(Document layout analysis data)
════
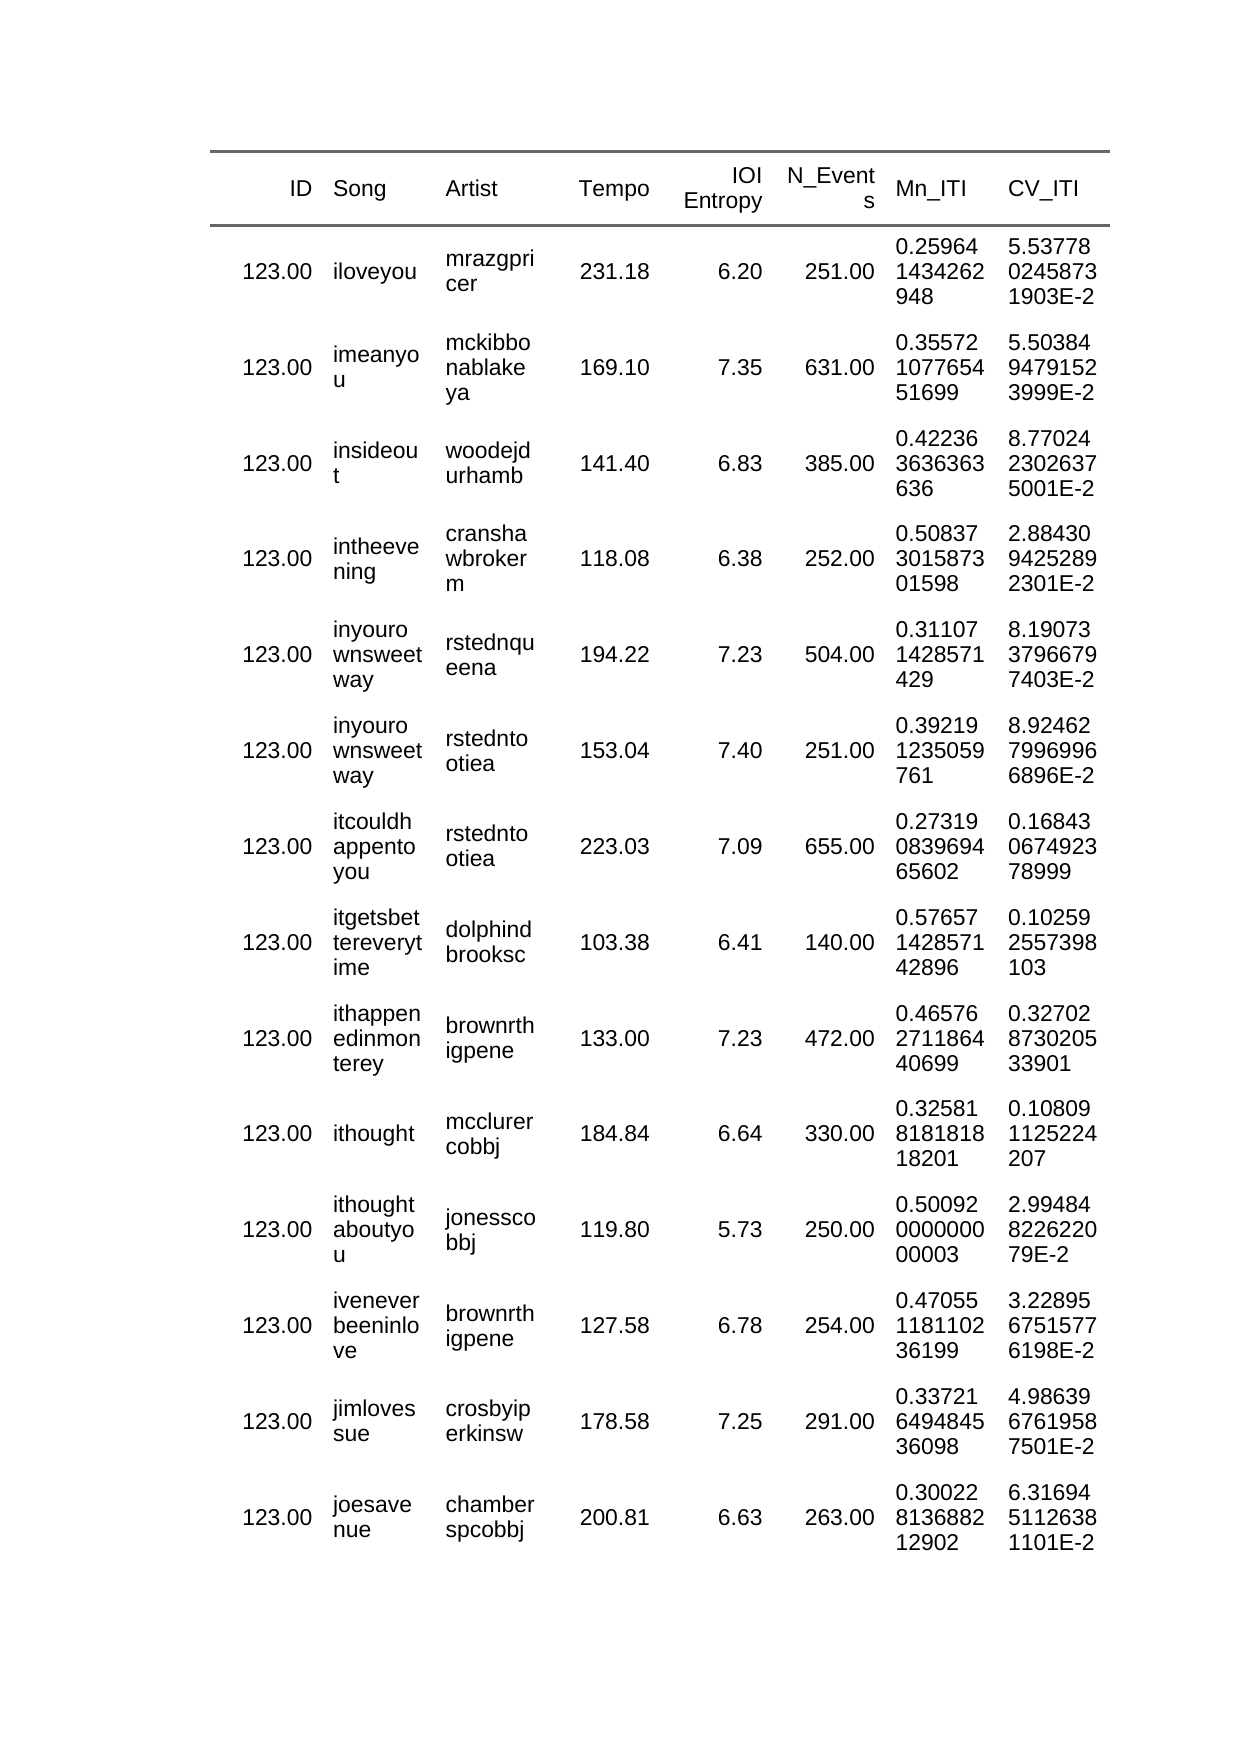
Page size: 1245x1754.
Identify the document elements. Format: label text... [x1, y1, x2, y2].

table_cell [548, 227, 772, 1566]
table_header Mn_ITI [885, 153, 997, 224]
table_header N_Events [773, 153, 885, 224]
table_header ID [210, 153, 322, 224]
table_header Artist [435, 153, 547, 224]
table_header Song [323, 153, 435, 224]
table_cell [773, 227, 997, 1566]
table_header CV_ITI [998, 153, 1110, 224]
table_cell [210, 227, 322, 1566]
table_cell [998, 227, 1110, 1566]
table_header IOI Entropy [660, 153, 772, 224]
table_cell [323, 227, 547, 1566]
════
• [REQUIRED ACTION] From the line holding "table_cell [773, 227, 997, 1566]" through the last line above, reproduce each line exactly and add nothing.

• [ANSWER TO THE PROBLEM]
table_cell [773, 227, 997, 1566]
table_header CV_ITI [998, 153, 1110, 224]
table_cell [210, 227, 322, 1566]
table_cell [998, 227, 1110, 1566]
table_header IOI Entropy [660, 153, 772, 224]
table_cell [323, 227, 547, 1566]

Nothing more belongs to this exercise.